### Passage shown
View Full Version : FORD 60 Rear
starlifter
07-18-2006, 04:41 PM
OK, I was looking for an rear end upgrade for one of my 86 - 88 NT GWs. I primary intend to use the vechicle 60% towing, and 40% off road. Off road consisting of trails with big mud holes some stumps, cut trees etc. Basically, getting into the southern swamp areas for fishing & hunting. I found in a salvage yard Dana 60 rear from an 88 Ford E-350 which is a FULL FLOAT rear according to the numbers on the axle (605355 BOM nunber). I ruffely measured it to about 64 3/4 inch wide. The ID tag is missing so I don't know the gear ratio however, it was a delivery van with an inline six so I assume it was a street gear. My question is: is this a good upgrade for my Jeep? Knowing the extra width what problems will I run into? I can get it for $50 ( plus my sweat removal rate). Pour it on me guys!
JeepsAndGuns
07-18-2006, 05:51 PM
You might want to double check and make sure its a D60 and not a D61. The D61 has a pinion that is offset more to allow higher gears to be insalled (like 3.07's) where a regular D60 the highest raito you can use is 3.54 If you want to run 4.10's or 4.56's you will need a custom ring gear spacer to make them work.
Stuka
07-18-2006, 05:54 PM
Being its an E350, it may also be one of the wider versions of the axle, so make sure its not one of the 70" WMS axles. You will want a ~67" version which is the normal pickup width. Then you will need a wider 8 lug axle for the front.
starlifter
07-18-2006, 06:27 PM
NEW INFO!! Went back to the yard and now I believe it's a Full Float Dana 60 from an 1988 E-350 with a GVWR of 7200. I used this web site to help identify http://www.therangerstation.com/tech_library/Dana_BOM_numbers.html
Using the BOM data the rear end matched up to the 88 Dana 60 with the build date of 1986 and it has the hubs protruding about 3 - 4 inches from the hub. No Gear ratio Tag attached but a delvery van with a 6 cyl engine tells me 70 - 80 MPH ,so a low number. I roughly measured it hub to hub as 64 3/4. What work will be required to install in a late 80s NT GW?

### Task list
(a) Answer these questions from the forum thread on the Ford Dana 60 rear axle, please:
(i) What price does the first post give for the axle?
(ii) According to the first reply, what is the highest ratio a regular D60 can use?
(iii) What width does the reply about the E350 call the normal pickup width?
(b) Return the portion of the forum thread on the Dana 60 rear axle from "View Full Version" to "on me guys!", word for word.
(c) Supply the next part of the forum thread on the Dana 60 rear axle, picking up after its final post.
The entries that come next have no connection to the forum thread.

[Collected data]
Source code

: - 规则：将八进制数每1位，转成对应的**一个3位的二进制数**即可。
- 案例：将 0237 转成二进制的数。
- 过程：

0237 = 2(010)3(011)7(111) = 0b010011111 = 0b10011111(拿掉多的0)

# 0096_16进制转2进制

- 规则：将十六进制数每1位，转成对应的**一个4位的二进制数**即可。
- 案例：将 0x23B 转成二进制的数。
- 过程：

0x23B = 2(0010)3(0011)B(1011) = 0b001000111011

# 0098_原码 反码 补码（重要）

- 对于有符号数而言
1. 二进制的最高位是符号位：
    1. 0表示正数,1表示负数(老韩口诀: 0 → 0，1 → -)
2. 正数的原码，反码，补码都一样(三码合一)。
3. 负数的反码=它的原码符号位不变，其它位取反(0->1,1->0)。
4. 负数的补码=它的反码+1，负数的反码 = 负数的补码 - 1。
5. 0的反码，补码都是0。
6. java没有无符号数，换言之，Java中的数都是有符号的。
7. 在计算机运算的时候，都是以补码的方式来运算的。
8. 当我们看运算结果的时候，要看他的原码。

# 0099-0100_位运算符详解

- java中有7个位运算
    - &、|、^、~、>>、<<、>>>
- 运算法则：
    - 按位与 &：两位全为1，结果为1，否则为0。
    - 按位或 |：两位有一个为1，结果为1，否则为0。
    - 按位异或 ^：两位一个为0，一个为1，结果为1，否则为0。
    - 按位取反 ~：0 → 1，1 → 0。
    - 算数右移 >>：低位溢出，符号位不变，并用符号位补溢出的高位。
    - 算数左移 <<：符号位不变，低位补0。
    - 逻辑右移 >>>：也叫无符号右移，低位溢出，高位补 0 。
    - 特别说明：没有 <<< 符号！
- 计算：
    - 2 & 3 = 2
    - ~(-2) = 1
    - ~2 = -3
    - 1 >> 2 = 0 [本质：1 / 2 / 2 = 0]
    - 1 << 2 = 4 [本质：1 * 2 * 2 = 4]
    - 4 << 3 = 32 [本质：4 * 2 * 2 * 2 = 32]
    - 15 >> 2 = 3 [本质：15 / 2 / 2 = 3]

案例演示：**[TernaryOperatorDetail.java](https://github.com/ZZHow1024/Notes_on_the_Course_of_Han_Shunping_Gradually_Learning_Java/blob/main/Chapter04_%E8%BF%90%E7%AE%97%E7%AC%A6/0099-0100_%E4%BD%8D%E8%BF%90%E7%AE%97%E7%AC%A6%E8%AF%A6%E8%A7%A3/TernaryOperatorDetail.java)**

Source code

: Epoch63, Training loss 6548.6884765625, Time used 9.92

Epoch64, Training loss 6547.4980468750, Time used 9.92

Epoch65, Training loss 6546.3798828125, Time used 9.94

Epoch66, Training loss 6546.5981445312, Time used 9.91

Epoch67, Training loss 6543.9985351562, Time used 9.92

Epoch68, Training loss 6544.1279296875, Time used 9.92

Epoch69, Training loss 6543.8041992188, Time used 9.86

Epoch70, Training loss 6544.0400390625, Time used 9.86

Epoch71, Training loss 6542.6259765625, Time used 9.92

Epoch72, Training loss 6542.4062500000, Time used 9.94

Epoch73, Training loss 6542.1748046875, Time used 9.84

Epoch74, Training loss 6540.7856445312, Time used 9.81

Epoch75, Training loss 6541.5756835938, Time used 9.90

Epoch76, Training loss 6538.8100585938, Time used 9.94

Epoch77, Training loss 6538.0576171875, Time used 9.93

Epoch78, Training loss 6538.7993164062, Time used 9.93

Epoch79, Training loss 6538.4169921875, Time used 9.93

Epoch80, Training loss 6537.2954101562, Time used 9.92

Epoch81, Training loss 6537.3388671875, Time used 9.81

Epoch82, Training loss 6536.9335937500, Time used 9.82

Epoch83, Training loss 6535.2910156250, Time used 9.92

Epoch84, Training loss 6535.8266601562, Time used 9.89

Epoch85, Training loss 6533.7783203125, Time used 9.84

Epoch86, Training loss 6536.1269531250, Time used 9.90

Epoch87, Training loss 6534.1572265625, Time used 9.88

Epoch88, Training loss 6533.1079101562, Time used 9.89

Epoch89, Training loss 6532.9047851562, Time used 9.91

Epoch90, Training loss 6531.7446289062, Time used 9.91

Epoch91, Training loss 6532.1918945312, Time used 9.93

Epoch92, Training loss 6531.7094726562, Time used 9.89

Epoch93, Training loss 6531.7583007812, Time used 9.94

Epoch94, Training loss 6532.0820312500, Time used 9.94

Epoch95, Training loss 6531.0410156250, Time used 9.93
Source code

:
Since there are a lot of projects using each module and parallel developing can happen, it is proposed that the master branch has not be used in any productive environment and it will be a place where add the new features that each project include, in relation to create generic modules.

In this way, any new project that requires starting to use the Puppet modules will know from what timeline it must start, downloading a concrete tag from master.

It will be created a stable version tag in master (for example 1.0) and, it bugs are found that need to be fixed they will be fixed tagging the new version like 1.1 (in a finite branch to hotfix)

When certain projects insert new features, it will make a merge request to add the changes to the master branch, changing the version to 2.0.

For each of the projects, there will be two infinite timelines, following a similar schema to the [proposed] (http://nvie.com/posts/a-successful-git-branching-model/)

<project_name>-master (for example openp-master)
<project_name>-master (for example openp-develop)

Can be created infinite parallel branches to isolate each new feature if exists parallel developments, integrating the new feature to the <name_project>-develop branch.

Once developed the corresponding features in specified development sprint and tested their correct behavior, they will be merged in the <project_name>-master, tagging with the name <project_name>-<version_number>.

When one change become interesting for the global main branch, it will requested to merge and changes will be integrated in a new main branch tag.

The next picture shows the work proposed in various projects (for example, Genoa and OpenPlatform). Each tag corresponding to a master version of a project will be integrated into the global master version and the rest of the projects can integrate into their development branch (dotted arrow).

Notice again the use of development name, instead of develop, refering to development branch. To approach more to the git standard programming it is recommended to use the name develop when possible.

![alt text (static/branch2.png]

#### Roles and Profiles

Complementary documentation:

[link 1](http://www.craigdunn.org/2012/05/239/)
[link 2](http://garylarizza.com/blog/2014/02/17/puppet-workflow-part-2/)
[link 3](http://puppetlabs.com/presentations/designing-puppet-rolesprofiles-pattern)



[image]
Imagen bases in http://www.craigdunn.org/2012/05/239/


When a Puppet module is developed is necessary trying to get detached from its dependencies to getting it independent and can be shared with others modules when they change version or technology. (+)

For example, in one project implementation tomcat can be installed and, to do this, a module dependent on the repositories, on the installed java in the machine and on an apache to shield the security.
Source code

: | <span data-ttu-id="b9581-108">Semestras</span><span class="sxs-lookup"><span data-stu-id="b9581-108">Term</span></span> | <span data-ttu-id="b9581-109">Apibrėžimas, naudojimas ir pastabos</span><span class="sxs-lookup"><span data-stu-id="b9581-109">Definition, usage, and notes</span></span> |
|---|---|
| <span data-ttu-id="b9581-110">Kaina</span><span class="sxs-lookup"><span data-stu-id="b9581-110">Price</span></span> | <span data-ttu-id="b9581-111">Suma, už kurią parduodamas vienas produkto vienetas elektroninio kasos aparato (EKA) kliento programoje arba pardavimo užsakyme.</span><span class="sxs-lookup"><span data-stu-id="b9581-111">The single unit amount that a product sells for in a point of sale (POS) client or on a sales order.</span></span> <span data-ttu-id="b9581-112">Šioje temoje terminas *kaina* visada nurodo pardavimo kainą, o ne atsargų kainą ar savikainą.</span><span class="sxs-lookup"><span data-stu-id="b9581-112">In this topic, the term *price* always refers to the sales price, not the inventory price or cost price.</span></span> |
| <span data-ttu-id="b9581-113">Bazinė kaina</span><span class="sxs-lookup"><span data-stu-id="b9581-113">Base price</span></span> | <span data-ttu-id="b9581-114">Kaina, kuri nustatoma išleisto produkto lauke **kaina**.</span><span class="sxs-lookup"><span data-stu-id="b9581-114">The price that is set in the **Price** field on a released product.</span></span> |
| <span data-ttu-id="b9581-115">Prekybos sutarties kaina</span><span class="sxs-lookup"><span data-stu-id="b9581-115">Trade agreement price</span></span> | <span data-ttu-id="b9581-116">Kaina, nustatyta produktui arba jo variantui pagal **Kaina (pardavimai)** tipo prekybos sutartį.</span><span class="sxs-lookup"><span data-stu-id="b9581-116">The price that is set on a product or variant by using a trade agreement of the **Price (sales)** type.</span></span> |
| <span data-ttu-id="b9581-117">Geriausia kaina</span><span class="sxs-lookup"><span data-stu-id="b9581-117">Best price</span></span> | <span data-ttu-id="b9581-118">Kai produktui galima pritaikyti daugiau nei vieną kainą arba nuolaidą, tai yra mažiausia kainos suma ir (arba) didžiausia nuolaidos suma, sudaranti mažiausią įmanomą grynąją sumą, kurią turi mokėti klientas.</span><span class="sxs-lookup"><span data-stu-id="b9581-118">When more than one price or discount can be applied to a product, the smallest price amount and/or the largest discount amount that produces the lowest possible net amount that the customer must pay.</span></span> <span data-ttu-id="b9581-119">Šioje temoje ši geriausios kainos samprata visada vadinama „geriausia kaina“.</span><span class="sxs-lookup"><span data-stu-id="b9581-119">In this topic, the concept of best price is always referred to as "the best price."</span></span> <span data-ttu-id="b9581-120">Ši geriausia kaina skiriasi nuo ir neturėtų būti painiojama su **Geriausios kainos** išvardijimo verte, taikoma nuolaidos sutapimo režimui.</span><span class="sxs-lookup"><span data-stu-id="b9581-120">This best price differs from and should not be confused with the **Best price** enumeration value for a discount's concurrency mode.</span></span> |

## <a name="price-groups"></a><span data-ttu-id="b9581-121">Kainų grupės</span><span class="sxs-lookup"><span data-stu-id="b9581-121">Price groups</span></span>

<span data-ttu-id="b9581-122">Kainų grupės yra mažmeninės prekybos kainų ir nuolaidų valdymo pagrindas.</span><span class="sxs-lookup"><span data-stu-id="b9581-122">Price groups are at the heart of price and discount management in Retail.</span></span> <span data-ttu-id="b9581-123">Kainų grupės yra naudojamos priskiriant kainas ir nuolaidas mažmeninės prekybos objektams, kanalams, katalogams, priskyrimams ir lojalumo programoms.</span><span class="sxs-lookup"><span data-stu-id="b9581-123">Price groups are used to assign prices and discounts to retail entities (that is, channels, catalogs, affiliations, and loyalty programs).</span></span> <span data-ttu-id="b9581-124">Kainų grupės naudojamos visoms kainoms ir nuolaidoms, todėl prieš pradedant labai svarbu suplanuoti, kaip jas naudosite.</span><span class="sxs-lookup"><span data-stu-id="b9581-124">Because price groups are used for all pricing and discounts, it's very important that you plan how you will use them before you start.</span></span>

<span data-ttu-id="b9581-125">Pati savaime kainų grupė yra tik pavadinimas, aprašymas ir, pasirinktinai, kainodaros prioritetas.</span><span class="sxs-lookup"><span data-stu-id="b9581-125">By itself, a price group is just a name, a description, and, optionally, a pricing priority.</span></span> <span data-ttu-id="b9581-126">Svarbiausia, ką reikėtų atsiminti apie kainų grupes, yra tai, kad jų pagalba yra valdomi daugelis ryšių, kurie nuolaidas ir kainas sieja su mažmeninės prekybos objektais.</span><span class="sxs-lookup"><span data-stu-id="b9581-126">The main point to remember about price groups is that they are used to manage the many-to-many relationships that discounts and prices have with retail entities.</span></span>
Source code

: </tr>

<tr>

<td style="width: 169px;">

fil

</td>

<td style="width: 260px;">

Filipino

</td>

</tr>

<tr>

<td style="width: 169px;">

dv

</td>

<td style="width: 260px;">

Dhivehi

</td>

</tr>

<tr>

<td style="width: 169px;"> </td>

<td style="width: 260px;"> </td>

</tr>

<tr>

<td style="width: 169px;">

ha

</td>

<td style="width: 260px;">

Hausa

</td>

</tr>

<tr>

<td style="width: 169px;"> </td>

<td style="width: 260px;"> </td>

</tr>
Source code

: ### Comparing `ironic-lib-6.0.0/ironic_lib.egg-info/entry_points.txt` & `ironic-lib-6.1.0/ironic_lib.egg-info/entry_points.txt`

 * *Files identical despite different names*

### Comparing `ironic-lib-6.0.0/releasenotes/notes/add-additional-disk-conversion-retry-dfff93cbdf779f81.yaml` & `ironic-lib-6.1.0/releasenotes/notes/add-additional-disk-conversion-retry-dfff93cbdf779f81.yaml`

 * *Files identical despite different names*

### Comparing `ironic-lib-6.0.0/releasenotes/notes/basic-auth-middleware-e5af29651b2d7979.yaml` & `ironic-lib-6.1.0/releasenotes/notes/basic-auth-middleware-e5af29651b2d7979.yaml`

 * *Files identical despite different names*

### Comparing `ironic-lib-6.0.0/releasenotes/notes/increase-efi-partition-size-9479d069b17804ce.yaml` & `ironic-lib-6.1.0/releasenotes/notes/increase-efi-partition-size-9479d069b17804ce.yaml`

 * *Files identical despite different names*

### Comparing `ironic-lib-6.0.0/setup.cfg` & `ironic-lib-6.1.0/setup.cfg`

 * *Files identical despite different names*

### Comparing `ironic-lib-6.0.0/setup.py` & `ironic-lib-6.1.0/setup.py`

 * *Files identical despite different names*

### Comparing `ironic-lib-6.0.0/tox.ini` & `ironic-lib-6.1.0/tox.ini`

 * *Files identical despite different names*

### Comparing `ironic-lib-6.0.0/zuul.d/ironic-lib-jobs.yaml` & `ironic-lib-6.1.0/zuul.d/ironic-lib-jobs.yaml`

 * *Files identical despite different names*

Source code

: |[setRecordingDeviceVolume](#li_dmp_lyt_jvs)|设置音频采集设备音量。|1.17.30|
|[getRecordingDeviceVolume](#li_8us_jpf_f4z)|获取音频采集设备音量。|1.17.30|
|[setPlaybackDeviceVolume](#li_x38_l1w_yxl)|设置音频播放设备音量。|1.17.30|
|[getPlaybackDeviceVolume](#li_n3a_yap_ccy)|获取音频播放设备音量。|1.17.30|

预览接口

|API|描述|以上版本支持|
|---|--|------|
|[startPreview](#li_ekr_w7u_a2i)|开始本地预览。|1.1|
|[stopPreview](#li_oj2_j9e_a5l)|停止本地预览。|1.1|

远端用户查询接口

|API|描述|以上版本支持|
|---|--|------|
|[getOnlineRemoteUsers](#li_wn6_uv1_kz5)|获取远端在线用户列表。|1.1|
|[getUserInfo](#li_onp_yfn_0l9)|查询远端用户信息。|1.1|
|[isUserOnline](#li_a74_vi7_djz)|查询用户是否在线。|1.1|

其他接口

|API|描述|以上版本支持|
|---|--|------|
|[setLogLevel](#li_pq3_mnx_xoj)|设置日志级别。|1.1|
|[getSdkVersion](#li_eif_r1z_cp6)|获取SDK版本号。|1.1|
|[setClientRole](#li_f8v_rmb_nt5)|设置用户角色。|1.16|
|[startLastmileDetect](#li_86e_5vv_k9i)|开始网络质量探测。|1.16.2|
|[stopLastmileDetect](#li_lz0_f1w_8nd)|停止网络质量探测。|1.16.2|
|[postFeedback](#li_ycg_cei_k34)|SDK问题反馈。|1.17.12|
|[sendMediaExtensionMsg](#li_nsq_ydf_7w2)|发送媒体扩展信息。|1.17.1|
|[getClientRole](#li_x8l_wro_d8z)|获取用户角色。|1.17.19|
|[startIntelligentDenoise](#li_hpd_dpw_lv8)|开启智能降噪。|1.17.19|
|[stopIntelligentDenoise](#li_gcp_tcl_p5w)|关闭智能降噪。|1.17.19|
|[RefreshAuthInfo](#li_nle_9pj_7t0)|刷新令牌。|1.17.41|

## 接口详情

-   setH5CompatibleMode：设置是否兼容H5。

### Activity answers
(a)
(i) $50, plus the poster's own work to remove it
(ii) 3.54
(iii) About 67 inches

(b)
View Full Version : FORD 60 Rear
starlifter
07-18-2006, 04:41 PM
OK, I was looking for an rear end upgrade for one of my 86 - 88 NT GWs. I primary intend to use the vechicle 60% towing, and 40% off road. Off road consisting of trails with big mud holes some stumps, cut trees etc. Basically, getting into the southern swamp areas for fishing & hunting. I found in a salvage yard Dana 60 rear from an 88 Ford E-350 which is a FULL FLOAT rear according to the numbers on the axle (605355 BOM nunber). I ruffely measured it to about 64 3/4 inch wide. The ID tag is missing so I don't know the gear ratio however, it was a delivery van with an inline six so I assume it was a street gear. My question is: is this a good upgrade for my Jeep? Knowing the extra width what problems will I run into? I can get it for $50 ( plus my sweat removal rate). Pour it on me guys!

(c)
Stuka
07-18-2006, 06:54 PM
if it is 64" sounds really narrow, but no big deal. You will need to move the spring perches on the axle. And be sure to measure the distance between the backing plates to make sure it will clear your leaf springs. It should clear fine, but its best to check.
starlifter
07-18-2006, 07:53 PM
Thanks Stuka, moving spring perches is no problem. This 4 X 4 stuff is always a learning exerience!
Slick Willie
07-18-2006, 08:20 PM
If you take the diff cover off, there should be a **-** number printed on the ring gear. Or you could count the splines on the ring gear and divide by the splines on the pinion gear. That'll give you the gears. ex. 43-13 = (43/13) = 3.31's
It sounds like a good find.
starlifter
07-18-2006, 09:32 PM
Thanks all. Now, I need to find an eight bolt front end or at least hubs to complete the package..Oh one more question. Does the front and rear axles be the excact same gear ratio or within a few numbers i.e. 4:10 & 4:11?
Slick Willie
07-18-2006, 10:20 PM
They do need to be the same numbers. 4.10's and 4.11's are the same. Some call them 4.10's, some call them 4.11's. Depends on the manufacturer. But you won't tell any difference at all 4hi or 4lo.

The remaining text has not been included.